When the resource_group keyword is defined for the job in the.gitlab-ci.yml file, job execution is mutually exclusive across different pipelines for the same project. If multiple jobs belonging to the same resource_group are joined at the same time, the program selects only one job. Other jobs wait until the resource_group is idle.

The previous colleague put all jobs into the same resource_group. The reason for this is that he is concerned that if a branch’s CI/CD is not running and someone pushes new code to that branch, it will have two pipelines running at the same time and will not know which pipeline build the project ran last.

This can restrict the serial execution of pipeline of a single development branch. However, when a job of a development branch is running, not only other jobs of the development branch are in waitting state, but also jobs of other development branches are in Waitting state, that is, the jobs of the whole project are executed in serial. For one development branch, the CI/CD that other development branches are running doesn’t matter at all. This approach limits Gitlab’s ability to process tasks in parallel with CI/CD.
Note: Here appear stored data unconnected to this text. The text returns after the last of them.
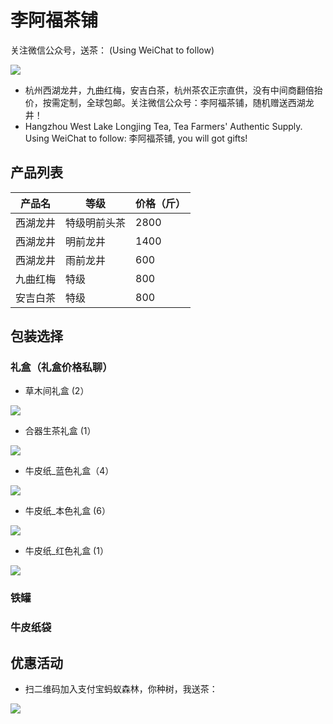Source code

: # 李阿福茶铺

关注微信公众号，送茶：
(Using WeiChat to follow)

![](weixin/assets/images/qrcode.jpg)

* 杭州西湖龙井，九曲红梅，安吉白茶，杭州茶农正宗直供，没有中间商翻倍抬价，按需定制，全球包邮。关注微信公众号：李阿福茶铺，随机赠送西湖龙井！
* Hangzhou West Lake Longjing Tea, Tea Farmers' Authentic Supply. Using WeiChat to follow: 李阿福茶铺, you will got gifts!

## 产品列表

|产品名   |  等级       | 价格（斤）|
| ---    |  ---       |  ---     |
|西湖龙井 | 特级明前头茶 | 2800     |
|西湖龙井 | 明前龙井     | 1400    |
|西湖龙井 | 雨前龙井     | 600     |
|九曲红梅 | 特级         | 800     |
|安吉白茶 | 特级         | 800     |

## 包装选择

### 礼盒（礼盒价格私聊）

* 草木间礼盒 (2）

![](weixin/assets/images/packages/草木间礼盒.png)

* 合器生茶礼盒 (1）

![](weixin/assets/images/packages/合器生茶.jpeg)

* 牛皮纸_蓝色礼盒（4）

![](weixin/assets/images/packages/牛皮纸_蓝色礼盒.png)

* 牛皮纸_本色礼盒 (6）

![](weixin/assets/images/packages/牛皮纸_本色礼盒.png)

* 牛皮纸_红色礼盒 (1）

![](weixin/assets/images/packages/牛皮纸_红色礼盒.png)



### 铁罐

### 牛皮纸袋

## 优惠活动

* 扫二维码加入支付宝蚂蚁森林，你种树，我送茶：

![](donates/assets/images/mayisenlin.png)
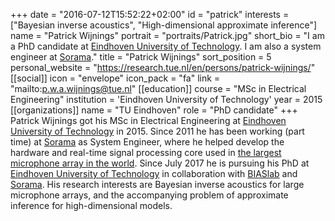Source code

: +++
date = "2016-07-12T15:52:22+02:00"
id = "patrick"
interests = ["Bayesian inverse acoustics", "High-dimensional approximate inference"]
name = "Patrick Wijnings"
portrait = "portraits/Patrick.jpg"
short_bio = "I am a PhD candidate at [Eindhoven University of Technology](http://tue.nl). I am also a system engineer at [Sorama](http://sorama.eu)."
title = "Patrick Wijnings"
sort_position = 5
personal_website = "https://research.tue.nl/en/persons/patrick-wijnings/"
[[social]]
   icon = "envelope"
   icon_pack = "fa"
   link = "mailto:p.w.a.wijnings@tue.nl"
[[education]]
   course = "MSc in Electrical Engineering"
   institution = 'Eindhoven University of Technology'
   year = 2015
[[organizations]]
   name = "TU Eindhoven"
   role = "PhD candidate"
+++
Patrick Wijnings got his MSc in Electrical Engineering at [Eindhoven University of Technology](http://tue.nl) in 2015. Since 2011 he has been working (part time) at [Sorama](http://sorama.eu) as System Engineer, where he helped develop the hardware and real-time signal processing core used in [the largest microphone array in the world](https://www.guinnessworldrecords.com/world-records/largest-microphone-array/). Since July 2017 he is pursuing his PhD at [Eindhoven University of Technology](http://tue.nl) in collaboration with [BIASlab](http://biaslab.github.io) and [Sorama](http://sorama.eu). His research interests are Bayesian inverse acoustics for large microphone arrays, and the accompanying problem of approximate inference for high-dimensional models.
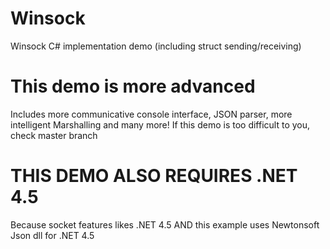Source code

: # Winsock
Winsock C# implementation demo (including struct sending/receiving)

# This demo is more advanced
Includes more communicative console interface, JSON parser, more intelligent Marshalling and many more!
If this demo is too difficult to you, check master branch

# THIS DEMO ALSO REQUIRES .NET 4.5
Because socket features likes .NET 4.5 AND this example uses Newtonsoft Json dll for .NET 4.5
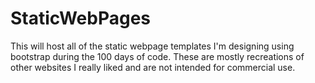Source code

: # StaticWebPages

This will host all of the static webpage templates I'm designing using bootstrap during the 100 days of code. These are mostly recreations of other websites I really liked and are not intended for commercial use.
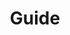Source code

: ---
home: true
icon: lightbulb
title: Guide
heroImage: /ico.svg
heroText: Vault Cab Guide
tagline: Vault.Cab Guide. 
features:
  - title: Syber Connect
    icon: link
    details: TBD.
    link: /guide/syber-connect.html 
---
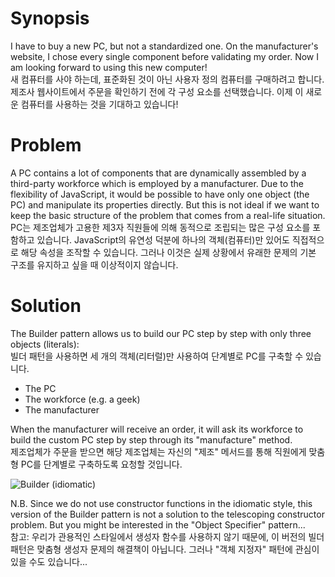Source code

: # Synopsis

I have to buy a new PC, but not a standardized one. On the manufacturer's website, I chose every single component before validating my order. Now I am looking forward to using this new computer!  
새 컴퓨터를 사야 하는데, 표준화된 것이 아닌 사용자 정의 컴퓨터를 구매하려고 합니다. 제조사 웹사이트에서 주문을 확인하기 전에 각 구성 요소를 선택했습니다. 이제 이 새로운 컴퓨터를 사용하는 것을 기대하고 있습니다!

# Problem

A PC contains a lot of components that are dynamically assembled by a third-party workforce which is employed by a manufacturer. Due to the flexibility of JavaScript, it would be possible to have only one object (the PC) and manipulate its properties directly. But this is not ideal if we want to keep the basic structure of the problem that comes from a real-life situation.  
PC는 제조업체가 고용한 제3자 직원들에 의해 동적으로 조립되는 많은 구성 요소를 포함하고 있습니다. JavaScript의 유연성 덕분에 하나의 객체(컴퓨터)만 있어도 직접적으로 해당 속성을 조작할 수 있습니다. 그러나 이것은 실제 상황에서 유래한 문제의 기본 구조를 유지하고 싶을 때 이상적이지 않습니다.

# Solution

The Builder pattern allows us to build our PC step by step with only three objects (literals):  
빌더 패턴을 사용하면 세 개의 객체(리터럴)만 사용하여 단계별로 PC를 구축할 수 있습니다.

  * The PC
  * The workforce (e.g. a geek)
  * The manufacturer

When the manufacturer will receive an order, it will ask its workforce to build the custom PC step by step through its "manufacture" method.  
제조업체가 주문을 받으면 해당 제조업체는 자신의 "제조" 메서드를 통해 직원에게 맞춤형 PC를 단계별로 구축하도록 요청할 것입니다.

![Builder (idiomatic)](Builder.png)

N.B. Since we do not use constructor functions in the idiomatic style, this version of the Builder pattern is not a solution to the telescoping constructor problem. But you might be interested in the "Object Specifier" pattern...  
참고: 우리가 관용적인 스타일에서 생성자 함수를 사용하지 않기 때문에, 이 버전의 빌더 패턴은 맞춤형 생성자 문제의 해결책이 아닙니다. 그러나 "객체 지정자" 패턴에 관심이 있을 수도 있습니다...
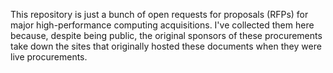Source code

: This repository is just a bunch of open requests for proposals (RFPs) for major
high-performance computing acquisitions. I've collected them here because,
despite being public, the original sponsors of these procurements take down the
sites that originally hosted these documents when they were live procurements.
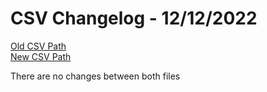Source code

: 
# CSV Changelog - 12/12/2022

[Old CSV Path](../../../../data/input_2022/TD/editdor/editdor.csv)  
[New CSV Path](../../../../../thingweb-playground/packages/assertions/assertions-csv/manual.csv)

There are no changes between both files

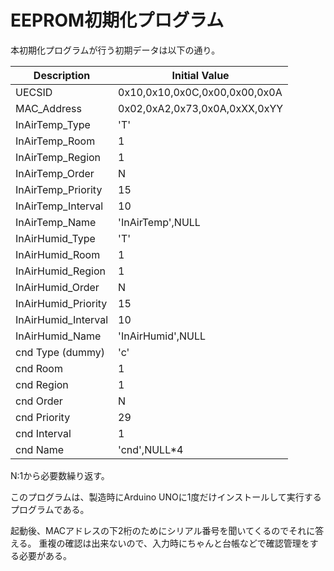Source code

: EEPROM初期化プログラム
=====================

本初期化プログラムが行う初期データは以下の通り。

|    Description             | Initial Value                 |
|----------------------------|-------------------------------|
|    UECSID                  | 0x10,0x10,0x0C,0x00,0x00,0x0A |
|    MAC_Address             | 0x02,0xA2,0x73,0x0A,0xXX,0xYY |
|    InAirTemp_Type          | 'T'                           |
|    InAirTemp_Room          | 1                             |
|    InAirTemp_Region        | 1                             |
|    InAirTemp_Order         | N                             |
|    InAirTemp_Priority      | 15                            |
|    InAirTemp_Interval      | 10                            |
|    InAirTemp_Name          | 'InAirTemp',NULL              |
|    InAirHumid_Type         | 'T'                           |
|    InAirHumid_Room         | 1                             |
|    InAirHumid_Region       | 1                             |
|    InAirHumid_Order        | N                             |
|    InAirHumid_Priority     | 15                            |
|    InAirHumid_Interval     | 10                            |
|    InAirHumid_Name         | 'InAirHumid',NULL             |
|    cnd Type (dummy)        | 'c'                           |
|    cnd Room                | 1                             |
|    cnd Region              | 1                             |
|    cnd Order               | N                             |
|    cnd Priority            | 29                            |
|    cnd Interval            | 1                             |
|    cnd Name                | 'cnd',NULL*4                  |


N:1から必要数繰り返す。

このプログラムは、製造時にArduino UNOに1度だけインストールして実行するプログラムである。

起動後、MACアドレスの下2桁のためにシリアル番号を聞いてくるのでそれに答える。
重複の確認は出来ないので、入力時にちゃんと台帳などで確認管理をする必要がある。

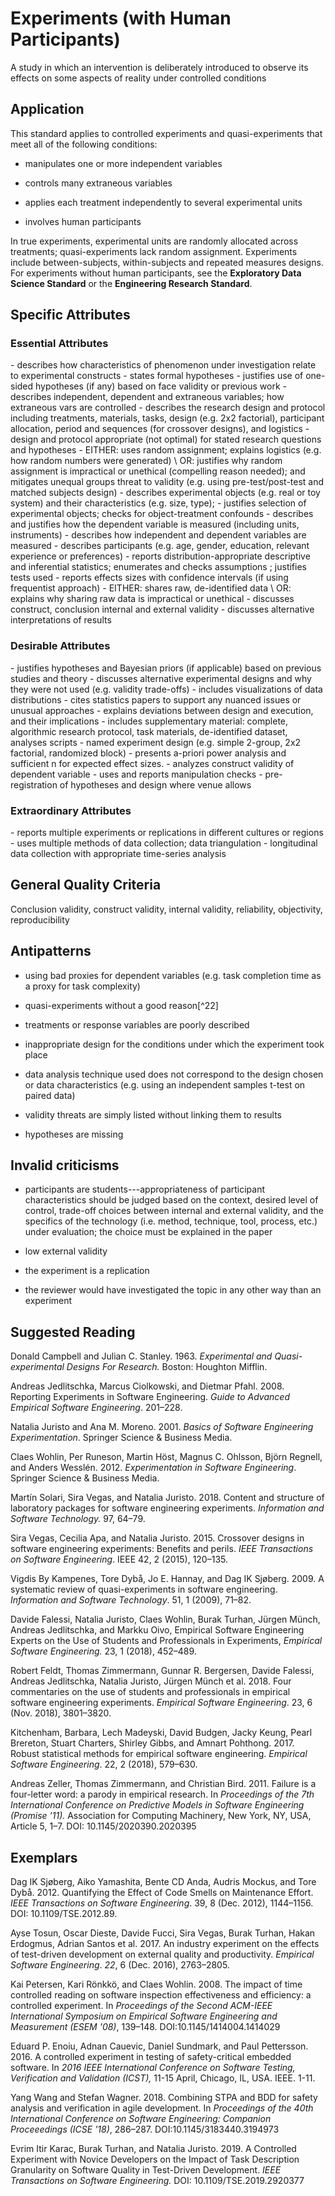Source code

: # Experiments (with Human Participants) 
<standard name="Experiments (with Human Participants)">

A study in which an intervention is deliberately introduced to observe
its effects on some aspects of reality under controlled conditions

## Application 

This standard applies to controlled experiments and quasi-experiments
that meet all of the following conditions:

-   manipulates one or more independent variables

-   controls many extraneous variables

-   applies each treatment independently to several experimental units

-   involves human participants

In true experiments, experimental units are randomly allocated across
treatments; quasi-experiments lack random assignment. Experiments
include between-subjects, within-subjects and repeated measures designs.
For experiments without human participants, see the **Exploratory Data
Science Standard** or the **Engineering Research Standard**.

## Specific Attributes 

### Essential Attributes
<checklist name="Essential">
-	describes how characteristics of phenomenon under investigation relate to experimental constructs
-	states formal hypotheses 
-	justifies use of one-sided hypotheses (if any) based on face validity or previous work
-	describes independent, dependent and extraneous variables; how extraneous vars are controlled
-	describes the research design and protocol including treatments, materials, tasks, design (e.g. 2x2 factorial), participant allocation, period and sequences (for crossover designs), and logistics
-	design and protocol appropriate (not optimal) for stated research questions and hypotheses
-	EITHER: uses random assignment; explains logistics (e.g. how random numbers were generated)  \
     OR: justifies why random assignment is impractical or unethical (compelling reason needed); and mitigates unequal groups threat to validity (e.g. using pre-test/post-test and matched subjects design)
-	describes experimental objects (e.g. real or toy system) and their characteristics (e.g. size, type); 
-	justifies selection of experimental objects; checks for object-treatment confounds 
-	describes and justifies how the dependent variable is measured (including units, instruments) 
-	describes how independent and dependent variables are measured
-	describes participants (e.g. age, gender, education, relevant experience or preferences)
-	reports distribution-appropriate descriptive and inferential statistics; enumerates and checks assumptions ; justifies tests used
-	reports effects sizes with confidence intervals (if using frequentist approach)
-	EITHER: shares raw, de-identified data  \
     OR: explains why sharing raw data is impractical or unethical
-	discusses construct, conclusion internal and external validity
-	discusses alternative interpretations of results
</checklist>
     
### Desirable Attributes
<checklist name="Desirable">
-	justifies hypotheses and Bayesian priors (if applicable) based on previous studies and theory
-	discusses alternative experimental designs and why they were not used (e.g. validity trade-offs)
-	includes visualizations of data distributions
-	cites statistics papers to support any nuanced issues or unusual approaches
-	explains deviations between design and execution, and their implications  
-	includes supplementary material: complete, algorithmic research protocol, task materials, de-identified dataset, analyses scripts
-	named experiment design (e.g. simple 2-group, 2x2 factorial, randomized block)
-	presents a-priori power analysis and sufficient n for expected effect sizes.
-	analyzes construct validity of dependent variable
-	uses and reports manipulation checks
-	pre-registration of hypotheses and design where venue allows
</checklist>
     
### Extraordinary Attributes
<checklist name="Extraordinary">
-   reports multiple experiments or replications in different cultures or regions 
-	uses multiple methods of data collection; data triangulation
-	longitudinal data collection with appropriate time-series analysis
</checklist>

## General Quality Criteria 

Conclusion validity, construct validity, internal validity, reliability,
objectivity, reproducibility

## Antipatterns 

-   using bad proxies for dependent variables (e.g. task completion time
    as a proxy for task complexity)

-   quasi-experiments without a good reason[^22]

-   treatments or response variables are poorly described

-   inappropriate design for the conditions under which the experiment
    took place

-   data analysis technique used does not correspond to the design
    chosen or data characteristics (e.g. using an independent samples
    t-test on paired data)

-   validity threats are simply listed without linking them to results

-   hypotheses are missing

## Invalid criticisms

-   participants are students---appropriateness of participant
    characteristics should be judged based on the context, desired level
    of control, trade-off choices between internal and external
    validity, and the specifics of the technology (i.e. method,
    technique, tool, process, etc.) under evaluation; the choice must be
    explained in the paper

-   low external validity

-   the experiment is a replication

-   the reviewer would have investigated the topic in any other way than
    an experiment

## Suggested Reading

Donald Campbell and Julian C. Stanley. 1963. *Experimental and
Quasi-experimental Designs For Research.* Boston: Houghton Mifflin.

Andreas Jedlitschka, Marcus Ciolkowski, and Dietmar Pfahl. 2008.
Reporting Experiments in Software Engineering. *Guide to Advanced
Empirical Software Engineering*. 201–228.

Natalia Juristo and Ana M. Moreno. 2001. *Basics of Software Engineering
Experimentation*. Springer Science & Business Media.

Claes Wohlin, Per Runeson, Martin Höst, Magnus C. Ohlsson, Björn
Regnell, and Anders Wesslén. 2012. *Experimentation in Software
Engineering*. Springer Science & Business Media.

Martín Solari, Sira Vegas, and Natalia Juristo. 2018. Content and
structure of laboratory packages for software engineering experiments.
*Information and Software Technology.* 97, 64–79.

Sira Vegas, Cecilia Apa, and Natalia Juristo. 2015. Crossover designs in
software engineering experiments: Benefits and perils. *IEEE
Transactions on Software Engineering*. IEEE 42, 2 (2015), 120–135.

Vigdis By Kampenes, Tore Dybå, Jo E. Hannay, and Dag IK Sjøberg. 2009. A
systematic review of quasi-experiments in software engineering.
*Information and Software Technology*. 51, 1 (2009), 71–82.

Davide Falessi, Natalia Juristo, Claes Wohlin, Burak Turhan, Jürgen
Münch, Andreas Jedlitschka, and Markku Oivo, Empirical Software
Engineering Experts on the Use of Students and Professionals in
Experiments, *Empirical Software Engineering.* 23, 1 (2018), 452–489.

Robert Feldt, Thomas Zimmermann, Gunnar R. Bergersen, Davide Falessi,
Andreas Jedlitschka, Natalia Juristo, Jürgen Münch et al. 2018. Four
commentaries on the use of students and professionals in empirical
software engineering experiments. *Empirical Software Engineering*. 23,
6 (Nov. 2018), 3801–3820.

Kitchenham, Barbara, Lech Madeyski, David Budgen, Jacky Keung, Pearl
Brereton, Stuart Charters, Shirley Gibbs, and Amnart Pohthong. 2017.
Robust statistical methods for empirical software engineering.
*Empirical Software Engineering*. 22, 2 (2018), 579–630.

Andreas Zeller, Thomas Zimmermann, and Christian Bird. 2011. Failure is
a four-letter word: a parody in empirical research. In *Proceedings of
the 7th International Conference on Predictive Models in Software
Engineering (Promise '11).* Association for Computing Machinery, New
York, NY, USA, Article 5, 1–7. DOI: 10.1145/2020390.2020395

### 

### 

## Exemplars

Dag IK Sjøberg, Aiko Yamashita, Bente CD Anda, Audris Mockus, and Tore
Dybå. 2012. Quantifying the Effect of Code Smells on Maintenance Effort.
*IEEE Transactions on Software Engineering*. 39, 8 (Dec. 2012),
1144–1156. DOI: 10.1109/TSE.2012.89.

Ayse Tosun, Oscar Dieste, Davide Fucci, Sira Vegas, Burak Turhan, Hakan
Erdogmus, Adrian Santos et al. 2017. An industry experiment on the
effects of test-driven development on external quality and productivity.
*Empirical Software Engineering*. *22*, 6 (Dec. 2016), 2763–2805.

Kai Petersen, Kari Rönkkö, and Claes Wohlin. 2008. The impact of time
controlled reading on software inspection effectiveness and efficiency:
a controlled experiment. In *Proceedings of the Second ACM-IEEE
International Symposium on Empirical Software Engineering and
Measurement (ESEM '08)*, 139–148. DOI:10.1145/1414004.1414029

Eduard P. Enoiu, Adnan Cauevic, Daniel Sundmark, and Paul Pettersson.
2016. A controlled experiment in testing of safety-critical embedded
software. In *2016 IEEE International Conference on Software Testing,
Verification and Validation (ICST),* 11-15 April, Chicago, IL, USA.
IEEE. 1-11.

Yang Wang and Stefan Wagner. 2018. Combining STPA and BDD for safety
analysis and verification in agile development. In *Proceedings of the
40th International Conference on Software Engineering: Companion
Proceeedings (ICSE '18)*, 286–287. DOI:10.1145/3183440.3194973

Evrim Itir Karac, Burak Turhan, and Natalia Juristo. 2019. A Controlled
Experiment with Novice Developers on the Impact of Task Description
Granularity on Software Quality in Test-Driven Development. *IEEE
Transactions on Software Engineering.* DOI: 10.1109/TSE.2019.2920377
</standard>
If you simply want to restrict the sequential execution of a single development branch pipeline, add Interruptible: true to the CI/CD configuration file.

Interruptible Enables the cancellation of running jobs with InterrupTIBLE: true when a new pipe is started on the same branch.

It is now possible to run multiple pipeline packaging tasks at the same time, and old pipelines on the same branch are cancelled automatically:

Parallel processing of unrelated operations

From the previous process analysis, it can be found that in a single pipeline, there are two stages related to the back end, and the task of these two stages is to copy the front-end packaged files to different servers. Therefore, my colleague at the back end asked whether the tasks of these two stages could be put into different jobs of the same stage to be executed in parallel. The reply of my colleague at the back end was that the two stages had dependency relationship and must be executed in serial. So the optimization of parallel processing back-end related tasks is not feasible.

Merge jobs that need to be executed synchronously

GitLab runners need some time to prepare the execution environment, cache the execution results and so on when executing a single job. Since the two back-end related operations must be executed sequentially, is it possible to combine the two tasks into a single job to save some time? However, colleagues at the back end find it inconvenient to debug all operations in one job, so combining job optimization is not feasible.